Operation | float3 Time | float4 Time |
---|---|---|

Add | 778890 | 775600 |

Dot | 804040 | 794910 |

The CPU is now the bottleneck rather than memory I/O speed and this has lead to `float4`

running faster than `float3`

.

In conclusion, using data types like `float4`

that match the data format of the CPU’s registers can dramatically improve the code that Burst compiles our jobs to. However, we should keep in mind that CPU instructions are not the only factor in performance. The additional memory I/O may result in *slower* performance by moving to `float4`

. So, as always, it’s important to profile the actual game code with real game data to get a more complete picture than just Unity.Mathematics documentation and the Burst Inspector can give.

#1 by

MechEthanon May 6th, 2019 · | QuoteIf you’re bored, any chance you want to add benchmarks for this running on an ARM-device / mobile-phone ? :D

#2 by

MechEthanon May 7th, 2019 · | QuoteI was dying to know, because its frustrating to me how Unity is multi-platform but Unity and the community focuses on desktop perf. (Like, its the most popular phone game engine but it will still burn through your battery at capped FPS on an idle scene?)
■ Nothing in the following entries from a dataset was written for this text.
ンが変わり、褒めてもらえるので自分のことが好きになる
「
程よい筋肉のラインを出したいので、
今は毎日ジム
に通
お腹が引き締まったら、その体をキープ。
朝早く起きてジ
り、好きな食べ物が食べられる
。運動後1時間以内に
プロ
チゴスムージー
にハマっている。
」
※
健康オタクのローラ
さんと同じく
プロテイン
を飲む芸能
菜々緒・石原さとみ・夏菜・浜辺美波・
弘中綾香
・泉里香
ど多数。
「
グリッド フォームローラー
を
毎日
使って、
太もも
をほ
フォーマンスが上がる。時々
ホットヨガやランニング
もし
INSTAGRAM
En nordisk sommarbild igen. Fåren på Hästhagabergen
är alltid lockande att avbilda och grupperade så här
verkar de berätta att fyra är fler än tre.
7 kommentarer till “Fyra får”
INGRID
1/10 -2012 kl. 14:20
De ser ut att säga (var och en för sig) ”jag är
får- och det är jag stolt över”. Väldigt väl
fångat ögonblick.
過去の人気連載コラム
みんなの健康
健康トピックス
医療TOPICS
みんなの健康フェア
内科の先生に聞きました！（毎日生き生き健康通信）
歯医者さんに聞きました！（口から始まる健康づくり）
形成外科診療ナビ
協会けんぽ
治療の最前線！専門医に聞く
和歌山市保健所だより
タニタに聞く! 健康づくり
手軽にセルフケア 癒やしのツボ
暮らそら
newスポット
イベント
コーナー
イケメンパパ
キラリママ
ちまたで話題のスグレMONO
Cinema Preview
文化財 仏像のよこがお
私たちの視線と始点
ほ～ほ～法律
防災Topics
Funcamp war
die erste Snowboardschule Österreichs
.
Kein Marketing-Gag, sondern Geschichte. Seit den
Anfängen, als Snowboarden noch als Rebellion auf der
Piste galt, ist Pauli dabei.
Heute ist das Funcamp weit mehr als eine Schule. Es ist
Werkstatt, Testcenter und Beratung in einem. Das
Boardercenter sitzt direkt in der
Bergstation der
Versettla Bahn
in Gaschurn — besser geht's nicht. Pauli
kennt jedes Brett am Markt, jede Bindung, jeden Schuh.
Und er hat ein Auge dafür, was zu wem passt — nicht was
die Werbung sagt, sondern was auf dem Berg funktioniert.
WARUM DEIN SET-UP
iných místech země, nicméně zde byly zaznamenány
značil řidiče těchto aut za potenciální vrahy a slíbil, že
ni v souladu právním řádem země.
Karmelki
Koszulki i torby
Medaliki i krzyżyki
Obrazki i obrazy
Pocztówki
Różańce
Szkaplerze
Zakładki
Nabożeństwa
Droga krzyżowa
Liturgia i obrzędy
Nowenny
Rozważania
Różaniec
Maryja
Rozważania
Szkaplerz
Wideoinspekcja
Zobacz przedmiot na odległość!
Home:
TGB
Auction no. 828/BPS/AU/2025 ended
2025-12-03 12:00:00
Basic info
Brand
Anyway, looks like float4 on iPhone is generally better for lots of Add operations and generally worse for Dot operations regardless of how quantity.

==== iPhone 6 ====

1x Ops run ---

Operation, float3 Time, float4 Time

Add, 54990, 74350

Dot, 57060, 74170

100x Ops run ---

Operation, float3 Time, float4 Time

Add, 2322490, 2280000

Dot, 2387830, 2416350

==== iPhone 8 Plus ====

1x Ops run ---

Operation, float3 Time, float4 Time

Add, 17690, 23580

Dot, 17690, 23700

`100x Ops run: ---`

Operation, float3 Time, float4 Time

Add, 828450, 813010

Dot, 847290, 874750

#3 by

MechEthanon May 7th, 2019 · | QuoteBleh, wrong tag…

#4 by

MechEthanon May 7th, 2019 · | QuoteFurther details:

– I ran each of the benchmarks 3x in a row on each phone and didn’t see any major deviations, so I just picked one of the results from each.

iPhone 6 running iOS 10.3.2

iPhone 8 Plus running iOS 12.2

Unity 2019.1.1f1

Packages:

Burst 1.0.0

Mathematics 1.0.1

#5 by jackson on May 7th, 2019 · | Quote

Thanks for posting these stats! It’s great to have some ARM data points.